__Bacaan yang Diberikan__
■ ■ ■ ■ ■ ■ ■

3.      Tumbuh Dan Berkembangnya Kerajaan-Kerajaan Islam Di Kalimantan, Maluku, Dan Sulawesi
1.      Kalimantan
a.      Kerajaan Banjar Di Kalimantan Selatan
Kerajaan ini muncul ketika terjadi peristiwa pertentangan dalam keluarga istana, antara Pangeran Samudera sebagai pewaris sah kerajaann Daha, dengan pamannya yang bernama Pangeran Tumenggung. Ketika Raja Sukarama hampir tiba ajalnya, Ia berwasiat agar yang menggantikannya adalah cucunya Raden Samudera. Keempat putranya tentu tidak menerima wasiat itu.
Pertentangan itu menimbulkan keluarnya Pangeran Samudera dari kerajaan dan berkelana sampai ke kerajaan Demak. Ia meminta bantuan disana, dan akhirnya kerajaan Demak mau membantu pangeran Samudera asalkan dia mau menganut ajaran Islam dan akhirnya berhasil dan kerajaan itu berkembang menjadi kerajaan Islam.
b.      Kerajaan Kutai Di Kalimantan Timur
Menurut risalah Kutai, dua orang penyebar Islam tiba di Kutai pada masa pemerintahan Raja Mahkota. Salah seorang diantaranya adalah Tuan Bandang, yang dikenal dengan Dato’ Ri Bandang dari Makasar, dan yang lainya adalah Tuan Tunggan Parangan. Setelah pengislaman, Dato’ Ri Bandang kembali ke Makasar dan Tuan Tunggang  kembali ke Kutai dan melalui yang terakhir inilah Raja Mahkota tunduk kepada keimanan Islam. Setelah itu, segera dibangun masjid sebagai tempat pengajaran agama Islam. Yang pertama adalah Raja Mahkota sendiri, kemudian Pangeran, kemudian Para menteri, panglima dan hulubalang dan akhirnya rakyat biasa. Hal ini terjadi pada tahun 1575 M.
2.      Maluku
Kerajaan ini berdiri sekitar tahun 1406, Raja Ternate memeluk Islam, nama raja itu adalah Vongi Tidore. Ia mengambil seorang istri keturunan Ningrat Jawa. Namun raja yang benar-benar memeluk agama Islam adalah raja yang bernama Zayn Al-Abidin pada tahun 1486-1500 M.
3.      Sulawesi
Kerajaan Gowa-Tallo merupakan kerajaan kembar yang saling berbatasan, biasanya disebut dengan kerajaan Makassar. Kerajaan ini terletak di semenanjung barat daya pulau Sulawesi. Kerajaan tersebut menerima ajaran agama Islam dari Gresik atau Giri yang tersebar dalam proses Islamisasi diseluruh nusantara. Kemudian kerajaan kembar Goa-Tallo menyampaikan “pesan Islam” kepada kerajaan-kerajaan lain seperti Luwu, yang lebih tua, Wajo, Soppeng, dan Bone.

■ ■ ■ ■ ■ ■ ■

__Data yang Diberikan__

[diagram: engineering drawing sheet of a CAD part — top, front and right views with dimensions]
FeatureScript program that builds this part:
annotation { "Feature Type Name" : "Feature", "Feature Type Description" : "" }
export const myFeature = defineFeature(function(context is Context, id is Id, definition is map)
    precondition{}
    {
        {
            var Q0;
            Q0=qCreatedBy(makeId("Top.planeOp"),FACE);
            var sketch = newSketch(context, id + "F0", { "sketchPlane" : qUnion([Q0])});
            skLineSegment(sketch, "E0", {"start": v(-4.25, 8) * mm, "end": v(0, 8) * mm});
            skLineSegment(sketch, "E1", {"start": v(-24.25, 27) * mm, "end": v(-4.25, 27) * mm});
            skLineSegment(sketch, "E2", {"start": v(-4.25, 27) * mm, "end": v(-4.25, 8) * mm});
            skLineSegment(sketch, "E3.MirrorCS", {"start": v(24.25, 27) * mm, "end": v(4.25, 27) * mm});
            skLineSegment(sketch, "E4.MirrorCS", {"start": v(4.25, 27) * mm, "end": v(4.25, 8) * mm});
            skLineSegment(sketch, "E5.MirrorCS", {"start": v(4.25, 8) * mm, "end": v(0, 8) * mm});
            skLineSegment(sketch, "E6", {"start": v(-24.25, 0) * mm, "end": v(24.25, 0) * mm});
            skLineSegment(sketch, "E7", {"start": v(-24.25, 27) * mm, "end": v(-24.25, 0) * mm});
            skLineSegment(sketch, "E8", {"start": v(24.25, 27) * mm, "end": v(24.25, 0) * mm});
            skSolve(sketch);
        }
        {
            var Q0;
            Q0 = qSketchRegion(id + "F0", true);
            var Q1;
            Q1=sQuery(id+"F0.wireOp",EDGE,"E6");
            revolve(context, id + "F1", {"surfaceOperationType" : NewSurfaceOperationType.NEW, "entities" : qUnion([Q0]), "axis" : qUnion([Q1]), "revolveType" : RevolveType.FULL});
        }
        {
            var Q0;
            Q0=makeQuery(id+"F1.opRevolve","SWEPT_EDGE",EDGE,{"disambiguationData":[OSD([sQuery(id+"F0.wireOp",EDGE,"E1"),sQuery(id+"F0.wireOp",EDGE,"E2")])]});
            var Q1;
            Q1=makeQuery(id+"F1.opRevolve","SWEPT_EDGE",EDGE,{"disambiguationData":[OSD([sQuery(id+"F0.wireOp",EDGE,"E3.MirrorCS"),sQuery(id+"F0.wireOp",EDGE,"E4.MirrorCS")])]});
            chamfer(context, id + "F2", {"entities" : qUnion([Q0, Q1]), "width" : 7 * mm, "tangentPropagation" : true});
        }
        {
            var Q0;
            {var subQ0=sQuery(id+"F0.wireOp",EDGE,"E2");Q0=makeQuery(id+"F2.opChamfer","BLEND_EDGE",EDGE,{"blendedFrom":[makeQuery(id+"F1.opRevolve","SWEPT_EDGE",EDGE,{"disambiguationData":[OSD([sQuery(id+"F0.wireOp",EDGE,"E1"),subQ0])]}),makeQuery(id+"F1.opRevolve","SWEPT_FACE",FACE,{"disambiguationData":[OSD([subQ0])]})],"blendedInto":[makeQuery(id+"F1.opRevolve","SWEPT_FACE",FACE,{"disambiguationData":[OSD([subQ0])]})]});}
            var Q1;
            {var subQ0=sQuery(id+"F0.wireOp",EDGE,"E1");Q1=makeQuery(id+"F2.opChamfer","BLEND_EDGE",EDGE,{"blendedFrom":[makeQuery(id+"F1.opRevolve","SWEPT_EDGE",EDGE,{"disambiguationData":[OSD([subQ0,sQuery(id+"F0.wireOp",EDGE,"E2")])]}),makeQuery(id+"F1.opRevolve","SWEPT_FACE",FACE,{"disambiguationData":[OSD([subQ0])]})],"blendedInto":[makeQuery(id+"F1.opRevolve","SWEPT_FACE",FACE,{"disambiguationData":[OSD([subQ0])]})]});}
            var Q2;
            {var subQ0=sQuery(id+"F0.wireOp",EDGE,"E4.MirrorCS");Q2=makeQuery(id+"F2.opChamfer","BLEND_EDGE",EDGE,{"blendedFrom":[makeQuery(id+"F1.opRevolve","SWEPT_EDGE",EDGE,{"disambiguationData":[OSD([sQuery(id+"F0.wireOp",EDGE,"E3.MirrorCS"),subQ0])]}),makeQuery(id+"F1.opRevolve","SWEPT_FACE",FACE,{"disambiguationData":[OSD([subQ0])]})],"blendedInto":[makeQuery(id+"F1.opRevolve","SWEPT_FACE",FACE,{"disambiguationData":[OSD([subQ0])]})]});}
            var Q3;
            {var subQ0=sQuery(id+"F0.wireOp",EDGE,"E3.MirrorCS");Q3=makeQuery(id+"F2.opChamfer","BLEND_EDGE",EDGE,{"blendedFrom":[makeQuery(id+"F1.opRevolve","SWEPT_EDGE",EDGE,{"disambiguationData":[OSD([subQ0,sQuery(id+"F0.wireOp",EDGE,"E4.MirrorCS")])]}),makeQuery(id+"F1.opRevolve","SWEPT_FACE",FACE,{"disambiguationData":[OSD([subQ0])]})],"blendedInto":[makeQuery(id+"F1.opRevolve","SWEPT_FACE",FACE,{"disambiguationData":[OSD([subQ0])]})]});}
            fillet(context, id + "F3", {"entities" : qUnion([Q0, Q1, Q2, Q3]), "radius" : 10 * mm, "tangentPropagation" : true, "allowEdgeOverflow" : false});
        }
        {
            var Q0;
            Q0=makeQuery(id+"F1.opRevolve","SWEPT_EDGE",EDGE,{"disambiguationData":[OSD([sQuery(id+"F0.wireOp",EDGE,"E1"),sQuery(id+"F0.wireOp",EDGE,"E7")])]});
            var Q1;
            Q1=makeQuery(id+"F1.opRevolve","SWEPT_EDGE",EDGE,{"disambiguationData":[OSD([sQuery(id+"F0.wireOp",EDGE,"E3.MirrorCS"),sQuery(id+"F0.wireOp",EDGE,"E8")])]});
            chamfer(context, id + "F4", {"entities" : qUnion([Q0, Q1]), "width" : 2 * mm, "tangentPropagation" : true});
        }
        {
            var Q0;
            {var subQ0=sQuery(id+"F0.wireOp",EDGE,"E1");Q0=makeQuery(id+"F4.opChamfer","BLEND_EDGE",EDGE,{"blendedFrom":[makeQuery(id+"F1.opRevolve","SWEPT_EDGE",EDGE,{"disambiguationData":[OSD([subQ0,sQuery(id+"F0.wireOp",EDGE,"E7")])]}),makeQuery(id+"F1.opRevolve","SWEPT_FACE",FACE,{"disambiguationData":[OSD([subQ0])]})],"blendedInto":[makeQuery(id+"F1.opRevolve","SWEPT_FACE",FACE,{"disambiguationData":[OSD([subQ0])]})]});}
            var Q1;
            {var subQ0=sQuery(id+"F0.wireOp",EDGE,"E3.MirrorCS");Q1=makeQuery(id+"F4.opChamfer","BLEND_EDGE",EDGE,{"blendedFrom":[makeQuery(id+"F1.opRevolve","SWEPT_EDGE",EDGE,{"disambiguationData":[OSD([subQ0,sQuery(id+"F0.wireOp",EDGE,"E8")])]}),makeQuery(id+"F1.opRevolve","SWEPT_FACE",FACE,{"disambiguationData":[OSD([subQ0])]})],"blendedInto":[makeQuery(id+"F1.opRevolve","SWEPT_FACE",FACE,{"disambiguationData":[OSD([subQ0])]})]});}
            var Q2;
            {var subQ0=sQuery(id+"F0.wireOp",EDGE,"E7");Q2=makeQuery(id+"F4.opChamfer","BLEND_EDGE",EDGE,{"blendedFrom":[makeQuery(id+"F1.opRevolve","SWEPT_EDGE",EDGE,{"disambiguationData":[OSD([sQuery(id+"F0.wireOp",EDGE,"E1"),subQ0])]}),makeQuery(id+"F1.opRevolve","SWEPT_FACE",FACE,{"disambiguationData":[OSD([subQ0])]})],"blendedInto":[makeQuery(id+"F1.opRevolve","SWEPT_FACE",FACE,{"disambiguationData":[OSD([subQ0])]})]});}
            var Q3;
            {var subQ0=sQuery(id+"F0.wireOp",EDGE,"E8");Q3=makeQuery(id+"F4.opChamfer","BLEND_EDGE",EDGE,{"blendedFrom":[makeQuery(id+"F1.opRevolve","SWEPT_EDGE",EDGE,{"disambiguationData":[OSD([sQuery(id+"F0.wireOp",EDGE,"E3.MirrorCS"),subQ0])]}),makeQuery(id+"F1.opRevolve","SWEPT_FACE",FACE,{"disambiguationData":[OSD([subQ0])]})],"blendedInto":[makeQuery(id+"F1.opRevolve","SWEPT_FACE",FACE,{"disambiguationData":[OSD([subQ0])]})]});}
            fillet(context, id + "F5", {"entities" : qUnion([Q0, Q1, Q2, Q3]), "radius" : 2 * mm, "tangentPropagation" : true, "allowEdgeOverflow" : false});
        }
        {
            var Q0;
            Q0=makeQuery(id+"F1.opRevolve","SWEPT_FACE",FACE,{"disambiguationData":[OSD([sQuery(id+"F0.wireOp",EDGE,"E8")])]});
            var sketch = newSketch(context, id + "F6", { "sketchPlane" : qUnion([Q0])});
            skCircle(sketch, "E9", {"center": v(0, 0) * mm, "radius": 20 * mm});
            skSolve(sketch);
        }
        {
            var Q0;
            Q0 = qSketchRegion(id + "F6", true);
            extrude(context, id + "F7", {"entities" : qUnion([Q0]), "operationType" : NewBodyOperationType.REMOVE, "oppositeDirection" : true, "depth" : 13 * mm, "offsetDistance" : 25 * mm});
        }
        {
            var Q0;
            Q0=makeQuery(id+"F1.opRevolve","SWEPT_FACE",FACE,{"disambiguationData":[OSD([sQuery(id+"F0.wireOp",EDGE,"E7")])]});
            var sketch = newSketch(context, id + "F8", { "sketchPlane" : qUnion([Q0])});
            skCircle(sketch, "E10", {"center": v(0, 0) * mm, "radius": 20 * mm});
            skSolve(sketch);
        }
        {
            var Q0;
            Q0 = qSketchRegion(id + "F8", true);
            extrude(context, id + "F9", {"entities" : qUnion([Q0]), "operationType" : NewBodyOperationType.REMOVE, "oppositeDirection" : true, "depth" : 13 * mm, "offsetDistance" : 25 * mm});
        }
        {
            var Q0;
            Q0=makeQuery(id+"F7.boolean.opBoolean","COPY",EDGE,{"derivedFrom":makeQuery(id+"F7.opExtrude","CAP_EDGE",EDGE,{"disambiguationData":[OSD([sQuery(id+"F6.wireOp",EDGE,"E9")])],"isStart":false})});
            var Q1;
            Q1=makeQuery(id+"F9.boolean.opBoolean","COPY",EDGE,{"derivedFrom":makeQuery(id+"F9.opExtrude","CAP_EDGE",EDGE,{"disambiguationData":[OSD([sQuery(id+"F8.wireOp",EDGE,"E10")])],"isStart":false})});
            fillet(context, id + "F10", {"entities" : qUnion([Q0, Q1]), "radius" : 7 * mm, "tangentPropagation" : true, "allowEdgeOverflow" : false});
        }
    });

■ ■ ■ ■ ■ ■ ■

__Kerjakan Berikut Ini__
A: Salin bagian bacaan tentang kerajaan-kerajaan Islam yang dimulai dari "3.      Tumbuh Dan" dan berakhir di "menjadi kerajaan Islam.", lalu ubah sebutan "Raja Sukarama" menjadi "Prabu Sukarama".
B: Menurut bacaan tentang kerajaan-kerajaan Islam, di mana letak Kerajaan Gowa-Tallo?
C: Lanjutkan bacaan tentang kerajaan-kerajaan Islam di Kalimantan, Maluku, dan Sulawesi setelah kalimat terakhirnya.
Data tersebut adalah bahan tersendiri yang tidak berkaitan dengan bacaan.

__Hasil Latihan__
A:
3.      Tumbuh Dan Berkembangnya Kerajaan-Kerajaan Islam Di Kalimantan, Maluku, Dan Sulawesi
1.      Kalimantan
a.      Kerajaan Banjar Di Kalimantan Selatan
Kerajaan ini muncul ketika terjadi peristiwa pertentangan dalam keluarga istana, antara Pangeran Samudera sebagai pewaris sah kerajaann Daha, dengan pamannya yang bernama Pangeran Tumenggung. Ketika Prabu Sukarama hampir tiba ajalnya, Ia berwasiat agar yang menggantikannya adalah cucunya Raden Samudera. Keempat putranya tentu tidak menerima wasiat itu.
Pertentangan itu menimbulkan keluarnya Pangeran Samudera dari kerajaan dan berkelana sampai ke kerajaan Demak. Ia meminta bantuan disana, dan akhirnya kerajaan Demak mau membantu pangeran Samudera asalkan dia mau menganut ajaran Islam dan akhirnya berhasil dan kerajaan itu berkembang menjadi kerajaan Islam.

B: Di semenanjung barat daya pulau Sulawesi.

C:
4.      Hubungan Politik dan Keagamaan antara kerajaan Islam di Nusantara
            Hubungan antara satu kerajaan Islam dengan kerajaan Islam lainnya pertama-tama memang terjalin karena persamaan agama. Hubungan itu pada mulanya, mengambil bentuk kegiatan dakwah, kemudian berlanjut setelah kerajaan-kerajaan Islam berdiri. Demikianlah misalnya antara Giri dengan daerah-daerah Islam di Indonesia bagian Timur, terutama Maluku. Adalah dalam rangka penyebaran Islam itu pula, Fadhilah Khan dari Pasai datang ke Demak, untuk memperluas wilayah kekuasaan ke Sunda Kelapa.
            Dalam bidang politik, agama pada mulanya dipergunakan untuk memperkuat diri dalam menghadapi pihak-pihak atau kerajaan-kerajaan yang bukan Islam, terutama yang mengancam kehidupan politik maupun ekonomi. Persekutuan antara Demak dengan Cirebon dalam menaklukkan Banten dan Sunda Kelapa dapat diambil sebagai contoh. Contoh lainnya adalah persekutuan kerajaan-kerajaan Islam dalam menghadapi Portugis dan Kompeni Belanda yang berusaha memonopoli pelayaran dan perdagangan.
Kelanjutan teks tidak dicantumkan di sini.